Research project The variation across municipalities indicates that the turn from public to private welfare provision is not part of a "natural" development forcing Swedish municipalities in the same direction; it is rather a consequence of political decision making at the local level – where some municipalities have chosen to move along the path of privatization and others have to a larger extent maintained the traditional Swedish model.

This program application sets out to analyze the municipal variation in privatization of social service provision that has gradually increased during the last two decades. Based on previous research, showing that contextual municipality level factors and public opinion preferences do not explain much of the municipal differences in social services privatization, we argue that that a key explanatory factor behind the privatization trend is to be sought among local politicians and their politics.

Head of project

Project overview

Project period:

2013-01-01 2018-12-31

Funding

FORTE
2012-1733

Participating departments and units at Umeå University

Department of Sociology, Faculty of Social Sciences

Project description

The Swedish welfare state has a prominent place in social research. The characteristics of the Swedish welfare state have contributed to theoretical developments of welfare regimes and provide, quite naturally, the closest fit to the encompassing or social democratic welfare regime ideal type. The significance of the Swedish welfare state model is principally manifested in its strong emphasis on social citizenship: encompassing social insurance against risks related to unemployment, old age, and sickness, and furthermore, a large service intensive public sector which offers health care, elderly care, child care, and education. However, it is clear that over the last decades, the Swedish welfare state has gradually departed from this ideal-typical model in several respects. Apart from the substantial growth of private social service provision, eligibility rules have been tightened and the replacement rates lowered in systems of social insurance. In this departure from the social citizenship ideal-model, we argue that the increase of private social services providers is a particularly interesting phenomenon.

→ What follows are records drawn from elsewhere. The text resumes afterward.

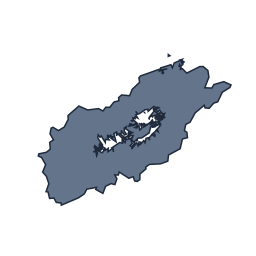 Chepo, Panama (orthographic projection), rotated 138°
{"feature_id": "35544464B69999703107277", "entity_name": "Chepo", "entity_type": "district", "adm_level": 2, "iso_a3": "PAN", "parent_name": "Panama", "parent_adm1": "", "projection": "orthographic", "projection_center": [-78.725, 9.102], "detail": "fine", "context": "isolated", "style": "filled", "palette": "slate", "viewbox_px": 256, "rotation_deg": 138, "n_neighbors": 0, "source": "geoboundaries", "source_scale": "gbopen_adm2", "svg_char_len": 6030}
<svg xmlns="http://www.w3.org/2000/svg" viewBox="0 0 256 256"><g transform="rotate(138 128 128)"><path d="M221.0,146.6L224.1,139.6L231.5,135.5L230.2,134.0L233.4,128.1L229.9,125.5L231.1,120.7L227.9,117.0L229.2,115.3L211.4,109.2L204.5,108.3L199.5,110.1L191.2,105.0L193.1,103.9L190.4,96.2L183.6,99.7L177.8,98.0L175.6,94.7L170.2,97.7L169.2,102.0L166.6,99.5L164.0,101.2L161.0,90.1L156.7,88.3L158.5,84.1L156.9,82.1L153.8,81.7L149.9,85.8L142.0,85.6L141.0,87.1L136.4,86.6L127.8,79.6L120.6,76.7L116.0,80.8L103.1,77.7L94.9,83.4L90.3,81.0L87.1,85.4L87.8,88.3L82.7,92.0L78.0,90.8L67.9,94.3L56.1,93.9L57.3,91.4L54.5,88.3L47.7,89.1L43.8,87.4L33.9,91.5L25.2,89.9L22.6,91.1L25.8,98.3L35.0,102.8L39.0,101.6L44.0,106.5L33.8,111.7L30.2,117.2L31.0,123.4L33.5,125.6L47.6,129.5L47.9,135.7L49.8,136.5L47.8,137.6L48.8,139.6L47.2,140.7L47.7,138.9L44.9,138.4L44.0,142.5L43.8,139.3L42.1,139.6L43.1,143.2L42.3,142.6L41.7,142.7L45.0,144.3L43.6,143.2L50.2,145.4L54.7,143.0L53.7,146.3L63.5,150.8L64.8,149.2L59.2,145.6L64.0,148.3L64.2,146.8L65.1,146.5L64.8,146.4L64.4,145.6L65.0,145.1L65.7,145.2L64.3,148.4L66.6,149.3L64.7,150.4L83.9,158.3L86.2,158.1L88.8,154.2L99.1,153.9L105.2,150.9L110.6,156.8L114.6,156.9L116.6,154.4L121.0,156.7L127.8,155.6L130.6,158.3L135.2,157.4L136.9,162.1L145.9,168.4L149.8,177.2L164.3,177.4L166.7,174.4L174.7,171.4L181.4,172.6L183.3,178.8L185.3,179.3L189.9,175.8L191.3,169.1L195.8,169.7L199.9,164.3L205.0,164.6L211.6,168.5L213.4,167.2L212.0,163.8L213.7,155.9L220.9,152.4L221.0,146.6ZM111.5,131.8L111.2,135.3L111.2,131.7L110.2,131.1L103.2,130.2L100.7,128.6L101.9,126.9L94.4,126.8L93.4,124.5L94.2,123.7L92.0,123.6L91.5,122.3L94.4,123.4L95.7,125.5L97.0,124.6L97.2,123.4L95.5,124.2L94.9,121.8L95.7,120.1L92.5,120.1L93.1,115.5L91.0,114.3L92.9,113.6L94.1,115.4L93.3,113.1L94.0,112.9L93.7,112.3L94.1,112.2L93.5,111.5L93.7,111.2L95.3,111.9L94.5,115.7L96.5,111.4L98.4,111.7L98.2,114.7L99.9,112.8L101.1,113.8L100.3,112.0L101.0,109.8L101.8,113.5L102.5,110.4L104.7,111.7L102.6,114.3L104.8,113.1L104.7,113.8L105.2,113.7L104.8,114.0L105.2,114.2L105.2,115.4L105.7,116.3L104.7,117.0L104.5,117.8L105.8,117.6L106.9,111.0L102.3,109.8L102.7,108.1L108.2,107.6L107.4,106.7L108.1,105.0L108.5,107.1L113.5,107.3L112.2,105.3L113.6,103.8L114.9,107.2L118.9,106.5L120.0,104.5L119.5,107.3L121.6,108.2L125.2,105.7L124.7,108.1L131.2,107.4L128.7,108.1L128.1,108.9L129.1,110.2L132.4,108.1L131.3,111.2L139.5,109.9L135.8,112.0L137.6,111.4L138.3,113.5L135.3,113.6L133.7,117.5L131.9,118.3L136.2,119.8L136.7,122.9L137.8,120.7L139.9,119.2L139.6,122.1L142.1,120.3L143.8,122.7L153.1,124.1L152.6,123.2L154.8,119.9L153.1,123.2L158.7,123.8L156.3,126.1L159.2,126.5L158.4,129.4L160.0,127.2L163.8,127.0L166.2,133.1L167.8,129.4L169.9,128.4L167.5,132.2L169.9,133.4L167.3,132.6L165.7,135.8L165.7,134.3L164.9,133.2L164.9,132.4L164.7,132.2L164.3,136.4L163.8,132.2L162.5,132.9L161.7,132.0L161.0,134.5L160.3,135.1L160.9,133.9L159.2,133.5L160.2,132.5L158.8,132.3L158.2,132.5L157.2,140.7L154.8,142.8L155.0,139.9L153.2,140.1L154.6,132.4L152.3,134.6L149.9,131.7L149.6,134.6L147.5,133.4L148.7,135.7L148.1,136.2L146.8,133.9L145.0,134.4L146.8,133.2L145.6,132.1L148.1,131.6L145.5,131.2L147.2,130.2L146.1,125.7L142.2,133.4L139.3,132.7L141.8,129.7L139.5,131.2L139.1,124.3L141.7,121.6L139.8,122.5L137.7,122.0L137.6,123.9L138.8,123.1L139.5,123.5L137.1,124.8L137.7,129.2L135.7,128.4L134.7,130.9L135.3,125.2L133.3,124.4L132.8,128.3L130.8,130.5L128.3,130.0L130.3,128.9L129.3,125.2L130.9,124.3L129.0,124.4L127.9,121.7L130.5,123.2L129.8,121.7L136.1,122.9L133.7,121.4L134.6,120.2L132.1,120.9L129.3,118.9L133.1,117.0L133.3,113.6L127.1,113.6L124.4,111.4L115.5,110.2L110.3,113.8L107.2,111.9L108.7,114.0L106.3,115.3L109.0,115.8L108.2,117.3L116.6,118.2L113.7,119.1L113.5,120.7L113.3,120.9L115.1,120.3L116.3,121.0L115.8,121.5L116.3,122.0L117.8,118.7L120.6,118.6L118.1,122.7L121.4,122.1L122.6,123.7L118.8,122.8L119.9,125.4L122.9,126.5L124.6,128.4L125.2,127.9L126.1,128.7L123.6,129.9L121.9,126.5L118.1,126.2L118.5,130.0L119.9,129.9L120.2,130.2L120.4,131.1L118.8,130.3L117.6,132.3L116.1,129.4L116.7,131.3L115.1,131.6L114.1,128.9L113.4,132.6L111.5,131.8ZM164.8,136.0L165.5,136.7L164.5,137.0L164.8,136.0ZM160.8,134.1L160.7,134.1L159.9,134.0L160.8,133.9L160.8,134.1ZM159.7,134.7L159.5,135.0L159.3,134.3L159.7,134.7ZM96.7,118.1L96.7,123.2L105.7,121.7L102.2,121.1L102.5,119.1L102.0,120.6L96.7,118.1ZM97.0,113.0L95.8,115.5L97.0,114.9L96.6,116.9L93.4,117.1L94.8,117.9L95.3,117.2L97.2,117.9L98.2,117.1L99.2,117.5L97.0,113.0ZM162.1,129.8L159.2,130.4L159.1,131.0L162.2,131.0L162.8,132.2L163.3,131.5L162.1,130.5L162.1,129.8ZM135.5,112.1L132.9,111.6L132.8,112.1L135.5,112.1ZM50.1,154.3L48.5,153.7L48.9,155.6L50.1,154.3ZM165.0,130.2L162.3,129.8L164.7,131.3L165.0,130.2ZM115.7,121.6L114.6,121.1L114.9,122.1L115.7,121.6ZM130.1,112.9L129.4,112.3L129.2,112.8L130.1,112.9ZM107.9,117.4L107.4,116.1L106.9,117.3L107.9,117.4ZM108.3,111.5L107.4,110.9L107.0,111.4L108.3,111.5ZM118.5,125.8L118.1,124.6L118.0,125.2L118.5,125.8ZM101.1,116.7L100.2,116.9L100.8,117.2L101.1,116.7ZM113.4,120.5L112.6,119.7L113.1,120.7L113.4,120.5ZM105.1,114.5L104.3,114.7L104.8,115.2L105.1,114.5ZM105.5,128.6L105.4,128.3L105.0,129.0L105.5,128.6ZM117.1,123.3L116.3,123.1L116.6,123.7L117.1,123.3ZM99.1,118.2L98.3,117.8L98.6,118.4L99.1,118.2ZM113.5,118.3L112.7,117.9L113.0,118.8L113.5,118.3ZM106.1,120.6L105.7,121.0L106.2,120.9L106.1,120.6ZM160.8,128.4L160.8,127.9L160.2,128.4L160.8,128.4ZM99.8,117.7L99.6,116.9L99.2,117.6L99.8,117.7ZM131.9,122.7L132.1,122.2L131.7,122.1L131.9,122.7ZM100.8,115.0L100.0,114.8L100.1,115.2L100.8,115.0ZM101.2,117.2L101.8,116.5L101.3,116.7L101.2,117.2ZM94.5,118.4L94.6,118.1L94.4,117.9L94.5,118.4ZM99.7,116.0L99.4,115.6L99.0,116.1L99.7,116.0ZM119.1,124.5L118.2,124.3L118.7,124.5L119.1,124.5ZM99.6,114.8L100.0,114.2L99.3,114.6L99.6,114.8ZM161.0,131.7L160.4,131.5L161.0,132.3L161.0,131.7ZM95.6,118.8L96.1,118.1L95.8,118.0L95.6,118.8ZM100.0,115.9L99.5,115.1L99.3,115.5L100.0,115.9ZM112.2,118.5L112.1,118.0L111.4,118.1L112.2,118.5ZM164.2,131.8L164.5,131.7L164.3,131.4L164.2,131.8Z" fill="#64748b" stroke="#1e293b" stroke-width="1.5"/></g></svg>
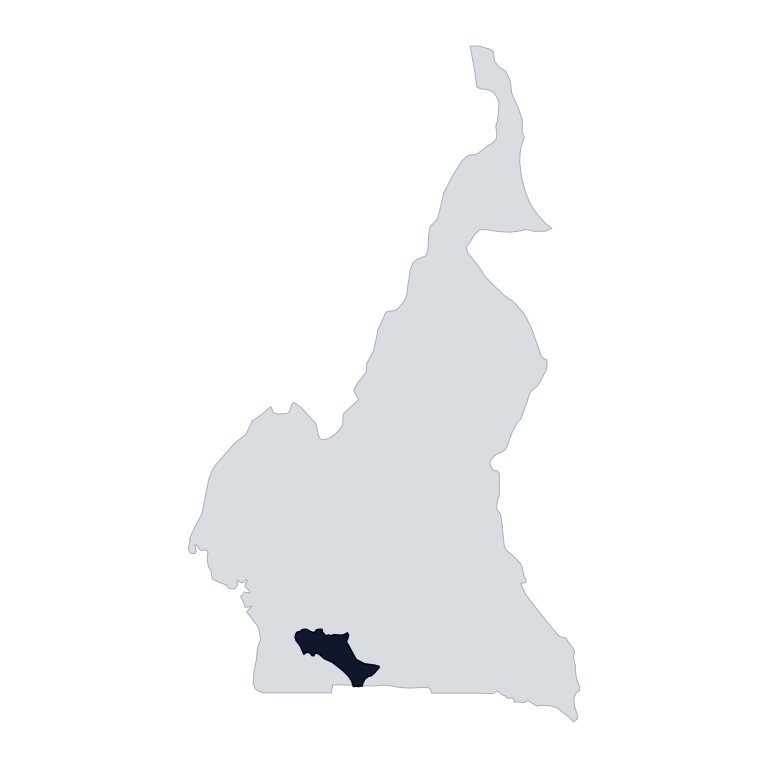 Mvila, Sud, Cameroon (highlighted)
{"feature_id": "32672807B58704883317804", "entity_name": "Mvila", "entity_type": "district", "adm_level": 2, "iso_a3": "CMR", "parent_name": "Cameroon", "parent_adm1": "Sud", "projection": "natural_earth1", "projection_center": [11.499, 2.757], "detail": "fine", "context": "in_parent", "style": "filled", "palette": "ink", "viewbox_px": 768, "rotation_deg": 0, "n_neighbors": 0, "source": "geoboundaries", "source_scale": "gbopen_adm2", "svg_char_len": 5158}
<svg xmlns="http://www.w3.org/2000/svg" viewBox="0 0 768 768"><path d="M189.5,539.6L191.0,535.0L202.0,513.4L208.9,478.8L212.1,470.7L215.3,465.3L231.4,446.9L237.3,441.0L246.0,434.3L252.2,420.8L254.2,419.4L257.0,418.2L270.7,406.8L272.0,409.0L272.9,411.7L273.9,413.0L278.4,413.9L284.5,413.8L288.0,413.0L289.9,410.7L291.8,404.3L292.9,403.1L294.4,402.8L301.1,407.3L312.1,419.8L314.9,422.0L316.1,424.5L318.6,435.9L319.9,438.7L322.3,439.9L326.6,439.1L331.1,437.1L335.0,434.2L338.9,430.4L341.5,427.0L342.7,424.5L343.2,415.2L344.1,413.1L358.5,399.7L358.1,398.4L355.8,394.6L353.7,390.4L355.8,386.1L358.0,382.8L366.4,371.6L366.8,363.4L373.5,350.7L377.3,333.8L377.5,330.6L386.1,312.0L395.3,310.3L398.8,307.7L402.8,303.1L405.4,298.8L406.7,294.7L407.6,286.9L409.2,277.9L410.2,270.0L412.9,262.7L417.5,259.1L425.4,256.0L426.6,254.6L427.8,249.8L428.9,233.7L430.2,226.6L437.6,218.6L440.8,206.0L443.7,192.8L452.0,176.9L461.8,161.1L466.3,156.8L470.1,154.9L474.5,154.7L477.6,153.5L488.1,145.6L492.5,142.9L495.7,140.2L496.5,137.8L496.8,134.3L495.8,126.2L497.6,120.2L498.6,110.9L499.0,103.6L498.6,101.1L496.7,96.9L493.5,92.4L488.2,89.7L481.0,88.9L477.1,87.3L475.7,79.0L475.2,73.7L470.2,46.1L479.4,46.1L490.5,49.4L493.2,51.9L494.7,61.4L498.7,66.8L505.7,71.2L510.1,80.3L511.9,94.1L515.8,102.3L516.7,103.7L522.2,119.3L522.5,126.4L522.0,131.3L524.3,137.3L520.9,147.5L520.0,153.8L519.7,162.7L521.7,178.2L525.0,190.3L528.5,200.0L532.4,207.5L538.7,215.9L545.5,223.5L551.7,228.3L545.9,231.1L534.7,231.4L528.2,229.8L525.1,229.7L522.0,230.7L510.0,232.2L497.9,231.5L486.6,229.6L479.8,229.9L474.5,234.5L470.3,241.5L466.3,247.0L467.7,253.1L470.7,256.5L476.6,263.9L481.8,271.1L484.5,275.9L494.9,286.5L504.9,296.0L509.7,299.3L511.5,299.9L516.9,305.4L524.5,314.3L531.5,328.2L541.3,356.1L543.4,358.4L546.8,359.9L547.2,362.8L546.9,367.2L545.9,370.7L538.1,385.3L531.3,390.9L529.3,394.3L526.8,402.8L520.6,419.3L517.9,421.6L511.8,432.9L506.8,447.1L505.5,449.2L503.5,451.0L496.4,454.5L494.0,456.2L490.3,460.7L489.8,463.5L491.5,467.5L493.5,470.7L497.3,470.8L499.3,473.8L499.4,495.7L497.7,499.0L497.7,500.5L496.9,504.3L496.6,508.5L497.2,510.1L498.6,511.5L500.6,514.4L501.7,521.2L504.1,544.9L505.3,548.6L507.3,551.2L513.6,556.3L520.2,563.1L522.3,567.4L523.5,574.6L526.1,580.2L526.0,582.1L525.0,582.8L520.8,583.3L522.2,587.4L525.7,594.5L542.6,616.5L558.8,636.0L562.6,637.4L565.4,637.8L566.6,639.0L568.1,641.8L573.6,648.9L574.5,653.0L573.3,657.0L574.6,663.1L575.5,665.3L575.2,667.3L575.8,674.7L577.3,681.2L579.7,686.8L579.4,690.6L576.3,692.8L574.4,696.4L573.9,701.5L574.9,707.6L577.3,714.8L577.3,719.1L573.4,721.9L569.1,717.0L564.3,713.6L557.1,707.8L549.9,705.7L540.5,705.3L536.5,706.0L529.6,701.3L527.4,700.6L524.3,702.6L522.1,702.7L519.5,701.9L514.2,702.0L513.7,698.6L512.8,698.0L507.0,698.3L505.3,695.5L504.5,695.8L502.2,694.9L497.6,691.0L492.8,693.6L482.7,693.2L431.8,693.2L430.6,689.5L428.1,687.6L423.5,687.4L410.0,688.1L399.7,687.5L392.7,686.1L384.1,685.2L373.5,685.9L362.5,685.9L343.0,684.8L332.3,685.0L332.5,687.3L331.8,688.9L331.3,692.8L262.2,692.8L256.6,690.1L254.9,688.4L254.4,685.1L253.1,684.7L254.1,670.8L256.5,659.2L257.4,648.5L260.6,638.8L258.9,629.3L256.9,625.2L246.5,611.7L251.3,606.6L245.0,607.3L243.6,602.3L240.6,596.3L242.5,595.3L244.3,592.0L250.0,593.0L249.8,591.4L244.9,586.3L245.3,583.8L247.4,580.9L246.4,579.7L242.9,582.7L240.3,582.6L238.3,580.7L236.9,580.4L237.8,584.2L235.8,587.7L233.9,588.9L230.7,588.7L228.0,587.8L227.3,585.9L224.9,584.4L218.0,581.9L212.1,578.9L211.0,570.6L208.7,567.1L207.7,563.1L207.2,558.5L208.0,551.5L206.5,550.4L204.8,550.0L202.3,550.3L200.0,549.9L197.2,546.0L194.8,544.5L196.3,551.7L194.6,553.7L190.4,553.1L188.6,550.4L188.3,548.4L190.2,539.7L189.5,539.6Z" fill="#d9dde1" stroke="#a8b0b8" stroke-width="1"/><path d="M320.9,629.2L316.8,629.6L314.8,632.2L312.6,632.4L309.8,631.2L307.4,629.8L306.5,629.3L303.9,629.3L301.4,630.1L300.9,630.9L300.6,631.3L299.2,631.6L297.0,632.2L296.4,633.2L295.7,634.2L295.1,637.0L296.2,640.8L298.7,643.8L300.5,646.5L302.6,651.4L303.7,654.1L304.6,653.9L305.3,652.7L307.3,652.3L310.0,652.9L311.9,655.5L313.7,655.8L314.9,653.6L316.3,653.0L319.0,654.1L324.3,658.6L332.4,662.3L343.2,670.8L348.5,676.2L351.8,681.1L352.8,685.0L353.3,686.4L354.0,686.4L354.4,686.6L354.6,686.3L354.9,686.1L355.1,686.0L355.3,686.2L356.0,686.2L356.5,686.3L356.5,686.0L356.6,685.9L356.8,685.9L357.1,686.0L357.4,686.3L357.8,686.1L358.1,686.1L358.1,686.5L358.6,686.6L358.8,686.0L359.3,685.9L359.8,686.2L360.2,685.8L360.4,685.8L360.6,686.1L361.0,686.1L361.3,686.0L361.4,685.6L361.7,685.7L362.0,686.0L362.3,686.0L362.3,685.1L362.9,683.0L364.9,679.1L368.4,676.4L371.1,675.8L373.3,673.9L374.4,673.0L377.5,669.4L377.8,669.1L379.0,667.8L379.2,667.1L378.8,666.2L376.5,665.7L375.1,665.2L364.6,663.8L356.3,659.6L354.7,656.8L348.8,645.9L346.4,641.8L347.1,639.9L347.9,638.1L348.0,637.2L348.6,635.5L348.3,634.5L347.4,632.9L346.3,633.4L346.1,633.5L344.1,634.6L342.1,635.1L341.9,635.1L340.0,635.1L337.2,634.9L336.5,634.9L334.6,634.6L334.3,634.7L333.1,634.9L331.3,635.8L329.5,635.2L329.2,635.0L328.2,635.0L326.5,635.6L326.3,635.7L325.3,635.6L324.0,633.7L322.3,632.2L322.4,630.5L322.0,629.4L321.1,629.2L320.9,629.2Z" fill="#0f172a" stroke="#020617" stroke-width="1.5"/></svg>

Sweden is distinguished by a strong local political independence from central government, and the organization of welfare service production is to a large extent regulated at the local level. This constitutional right of self-governance at the municipal level is manifested in a substantial variation across municipalities in terms of welfare service production. As part of the much debated "Sweden is tearing apart" thesis, critics argue that the increasing heterogeneity observed across municipalities challenges citizenship ideals of the democratic state, that the equal access to social rights of high quality are threatened and instead depend on factors such as class, gender, and geography. The observed variation across municipalities indicates that the turn from public to private welfare provision is not part of a "natural" development forcing Swedish municipalities in the same direction; it is rather a consequence of political decision making at the local level – where some municipalities have chosen to move along the path of privatization and others have to a larger extent maintained the traditional Swedish model.

Over the last two decades significant changes have occurred with regard to the interface between citizens and the welfare state in Sweden. The former situation where citizens exclusively had contact with public welfare service providers has gradually changed and now many welfare contacts take place between citizens and private actors. The municipal variation in this respect is however striking; in some municipalities virtually no one come in contact with private actors while in others private service provision has practically become the norm. This program application sets out to analyze the municipal variation in privatization of social service provision that has gradually increased during the last two decades. Based on previous research, showing that contextual municipality level factors and public opinion preferences do not explain much of the municipal differences in social services privatization, we argue that that a key explanatory factor behind the privatization trend is to be sought among local politicians and their politics.